Saturday of Week 5 of Lent – First Reading
Commentary on Ezekiel 37:21-28
About today’s First Reading, the St Joseph Weekday Missal says:
“The union of all tribes is a frequent element in messianic prophecy. God is to unite the nation in a new covenant in which there are five essential elements:
•Yahweh, its God;
•Israel, his people;
•Life, ‘on the land where their fathers lived’;
•‘My sanctuary among them’, as a sign of the presence of the Lord and law;
•David, as the one shepherd over them.”
The prophet foresees a time when the two divided kingdoms of the Jews (Israel or Ephraim and Judah, the Northern and Southern kingdoms) will be united forever into one, and when all those living abroad who belong to Israel will come back. This will be a feature of the Messianic age.
The reading says:
I will take the people of Israel from the nations among which they have gone and will gather them from every quarter and bring them to their own land.
This sentence is echoed in the Gospel when John says about the unwitting prophecy of the high priest Caiaphas:
…he prophesied that Jesus was about to die for the nation, and not for the nation only, but to gather into one the dispersed children of God. (John 11:51-52)
These will then will give up all their sinful ways and all forms of idolatry and abominations, with which they had been plagued for so many generations, and will be cleansed by God.
My servant David shall be king over them, and they shall all have one shepherd.
The coming Messianic ruler is called David because he will be a descendant of David and will achieve for Israel what David had – except more fully. He is likened to a shepherd, who cares for his flock, echoing where Yahweh says he will be the “shepherd of my sheep” (Ezek 34:14). We recognise Jesus in this ‘Messianic David’, and later Jesus will also call himself the Good Shepherd, protecting his own and looking for those who are lost.
The passage continues:
I will make a covenant of peace with them; it shall be an everlasting covenant with them, and I will…set my sanctuary among them forevermore.
The phrase “everlasting (or eternal) covenant” occurs 16 times in the Old Testament, referring to that made with Noah, with Abraham, with David, and a ‘new covenant’ made in Jeremiah (32:40).
The covenant formula, a pledge of mutual commitment, is once again repeated:
…I will be their God, and they shall be my people.
It is through Jesus, through the covenant signed by his blood on the cross, that the New Covenant will be ratified and is still in force. With one big difference – it extends now, not to one people or race, but to the whole world:
Then the nations shall know that I the Lord sanctify Israel, when my sanctuary is among them forevermore.
And that ‘sanctuary’ for us is the ongoing and visible presence of the Risen Lord, no longer identified with a building, but in his People, who are now his Body:
Do you not know that you are God’s temple and that God’s Spirit dwells in you? (1 Cor 3:16)
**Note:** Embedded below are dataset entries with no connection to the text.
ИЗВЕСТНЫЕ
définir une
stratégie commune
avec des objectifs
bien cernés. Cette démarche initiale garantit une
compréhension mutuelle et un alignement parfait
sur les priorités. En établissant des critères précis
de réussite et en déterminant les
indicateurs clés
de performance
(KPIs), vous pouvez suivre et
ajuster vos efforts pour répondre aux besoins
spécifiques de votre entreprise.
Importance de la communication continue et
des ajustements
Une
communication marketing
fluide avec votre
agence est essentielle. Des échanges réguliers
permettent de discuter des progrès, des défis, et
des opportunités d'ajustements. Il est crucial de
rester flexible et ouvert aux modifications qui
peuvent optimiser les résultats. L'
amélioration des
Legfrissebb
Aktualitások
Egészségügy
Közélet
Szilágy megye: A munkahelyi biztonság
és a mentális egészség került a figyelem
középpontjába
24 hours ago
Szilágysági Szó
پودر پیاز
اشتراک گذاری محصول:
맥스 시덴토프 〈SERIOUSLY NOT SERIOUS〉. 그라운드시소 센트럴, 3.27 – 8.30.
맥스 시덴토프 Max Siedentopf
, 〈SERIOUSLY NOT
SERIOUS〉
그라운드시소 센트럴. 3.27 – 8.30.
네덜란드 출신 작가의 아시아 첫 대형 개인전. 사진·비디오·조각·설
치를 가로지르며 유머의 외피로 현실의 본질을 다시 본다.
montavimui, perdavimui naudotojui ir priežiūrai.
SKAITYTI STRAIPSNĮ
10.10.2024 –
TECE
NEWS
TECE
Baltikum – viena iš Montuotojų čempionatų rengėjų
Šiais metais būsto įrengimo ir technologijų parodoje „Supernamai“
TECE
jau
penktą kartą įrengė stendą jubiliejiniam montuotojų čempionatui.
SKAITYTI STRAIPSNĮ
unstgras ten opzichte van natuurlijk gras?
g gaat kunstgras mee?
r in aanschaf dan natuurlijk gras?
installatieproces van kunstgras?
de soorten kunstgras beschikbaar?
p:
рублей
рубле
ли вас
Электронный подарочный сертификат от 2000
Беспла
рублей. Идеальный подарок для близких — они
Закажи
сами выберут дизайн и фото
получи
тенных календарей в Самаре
Or do you not know that your body is a temple of the Holy Spirit within you, which you have from God, and that you are not your own? (1 Cor 6:19)
The cup of blessing that we bless, is it not a sharing in the blood of Christ? The bread that we break, is it not a sharing in the body of Christ? Because there is one bread, we who are many are one body, for we all partake of the one bread.
(1 Cor 10:16-17)
And indeed, as today’s Gospel ends, it points to the coming Passover feast when the sacramental celebration of Jesus’ Pasch will be celebrated – that celebration by which we commemorate and make present the inauguration of the New Covenant on Calvary.